Store Capital Corporation
- Company type: Private
- Traded as: NYSE: STOR (2015–2023)
- Industry: Real estate investment trust (REIT)
- Founded: 2011; 15 years ago
- Headquarters: Scottsdale, Arizona, U.S.
- Key people: Mary Fedewa (CEO)
- Services: Real Estate leases
- Revenue: US$783.8 million (2021)
- Net income: US$268.35 million (2021)
- Total assets: US$9.7 billion (2021)
- Total equity: US$5.1 billion (2021)
- Owner: GIC; Oak Street Capital;
- Number of employees: 117 (2021)
- Website: storecapital.com

= Store Capital =

U.S. Real Estate Investment Trust

Store Capital Corporation (STORE stands for Single Tenant Operational Real Estate) is a private American real estate investment trust headquartered in Scottsdale, Arizona.

==History==
The company was founded in 2011 and is based in Scottsdale, Arizona.

Backed by Oaktree Capital Management, the company filed for its initial public offering in August 2014 and went public on the New York Stock Exchange later that year. Its stock was added to the S&P 400 stock market index in 2020.

On December 28, 2021, co-founder, executive chairman of the board and former CEO, Christopher Volk, was terminated without cause, receiving cash severance and other benefits in accordance with the terms of his employment agreement. Tawn Kelley, a board member since 2020 and Vice President of Taylor Morrison Home Corporation, was given the chairman position in a non-executive capacity.

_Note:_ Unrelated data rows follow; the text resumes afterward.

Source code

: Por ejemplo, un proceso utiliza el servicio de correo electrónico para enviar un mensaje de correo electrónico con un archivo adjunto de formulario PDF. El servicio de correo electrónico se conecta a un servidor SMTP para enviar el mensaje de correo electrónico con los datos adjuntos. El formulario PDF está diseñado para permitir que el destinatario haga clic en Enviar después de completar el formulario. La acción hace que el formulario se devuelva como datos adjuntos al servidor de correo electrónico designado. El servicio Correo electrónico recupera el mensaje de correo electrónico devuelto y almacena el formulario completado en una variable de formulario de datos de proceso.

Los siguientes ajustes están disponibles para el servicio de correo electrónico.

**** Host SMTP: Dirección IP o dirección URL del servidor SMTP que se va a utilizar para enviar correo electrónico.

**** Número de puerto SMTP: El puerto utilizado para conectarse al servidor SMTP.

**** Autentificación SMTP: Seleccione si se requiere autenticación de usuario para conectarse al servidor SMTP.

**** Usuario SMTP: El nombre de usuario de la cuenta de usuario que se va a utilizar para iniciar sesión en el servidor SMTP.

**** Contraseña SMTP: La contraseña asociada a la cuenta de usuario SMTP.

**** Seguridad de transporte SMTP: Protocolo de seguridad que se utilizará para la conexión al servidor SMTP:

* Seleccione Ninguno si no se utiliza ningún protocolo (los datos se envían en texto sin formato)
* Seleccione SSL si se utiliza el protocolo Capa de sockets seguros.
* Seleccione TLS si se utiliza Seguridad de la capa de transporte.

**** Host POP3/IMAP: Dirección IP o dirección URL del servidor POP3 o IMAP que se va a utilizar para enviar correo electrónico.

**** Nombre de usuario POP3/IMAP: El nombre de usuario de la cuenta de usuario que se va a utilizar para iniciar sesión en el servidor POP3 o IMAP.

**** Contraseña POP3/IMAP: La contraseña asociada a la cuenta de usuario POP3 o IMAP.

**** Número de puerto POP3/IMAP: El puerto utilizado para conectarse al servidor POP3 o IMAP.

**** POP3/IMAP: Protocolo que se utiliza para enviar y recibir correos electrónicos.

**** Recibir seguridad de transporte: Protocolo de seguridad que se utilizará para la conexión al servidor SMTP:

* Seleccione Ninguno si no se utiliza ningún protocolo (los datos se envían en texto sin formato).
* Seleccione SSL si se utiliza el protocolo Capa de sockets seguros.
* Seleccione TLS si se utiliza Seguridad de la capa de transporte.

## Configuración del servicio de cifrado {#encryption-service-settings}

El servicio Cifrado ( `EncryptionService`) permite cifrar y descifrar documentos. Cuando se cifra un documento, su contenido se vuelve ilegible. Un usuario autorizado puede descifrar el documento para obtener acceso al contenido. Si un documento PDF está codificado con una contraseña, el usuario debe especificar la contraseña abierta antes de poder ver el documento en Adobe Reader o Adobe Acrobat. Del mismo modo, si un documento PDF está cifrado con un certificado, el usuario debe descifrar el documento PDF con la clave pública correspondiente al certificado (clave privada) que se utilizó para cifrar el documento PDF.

In September 2022, Singaporean sovereign wealth fund GIC and American private equity firm Oak Street, a division of Blue Owl Capital Inc., agreed to acquire Store Capital in an all-cash deal valued at about US$14 billion.

==Operations==
STORE Capital likes to work directly with companies in sale/leaseback transactions, which account for roughly 80% of its acquisitions. The company invests primarily in high-quality properties that are subject to long-term NNN Leases. The company often leases to smaller tenants that do not have credit ratings from major credit rating agencies, and therefore requires most of its clients to disclose the profitability for operations attach individual property leased from STORE, which allows the company to independently determine the creditworthiness of its tenants and use this profitability as a source to rent.

At June 30, 2022, the company had a portfolio valued at $11.4 billion and consisting of investments in 3.012 properties operated by 579 clients in 49 American states. Its clients operate across a wide range of service, retail and manufacturing industries within the U.S. economy, including theme parks, restaurants, theaters, car wash centers, automotive parts and repair shops, pet shops, plant nurseries and furniture stores. Approximately 94% of the portfolio represents commercial real estate properties subject to long-term leases, with around 6% representing mortgage loans and financing receivables on commercial real estate properties.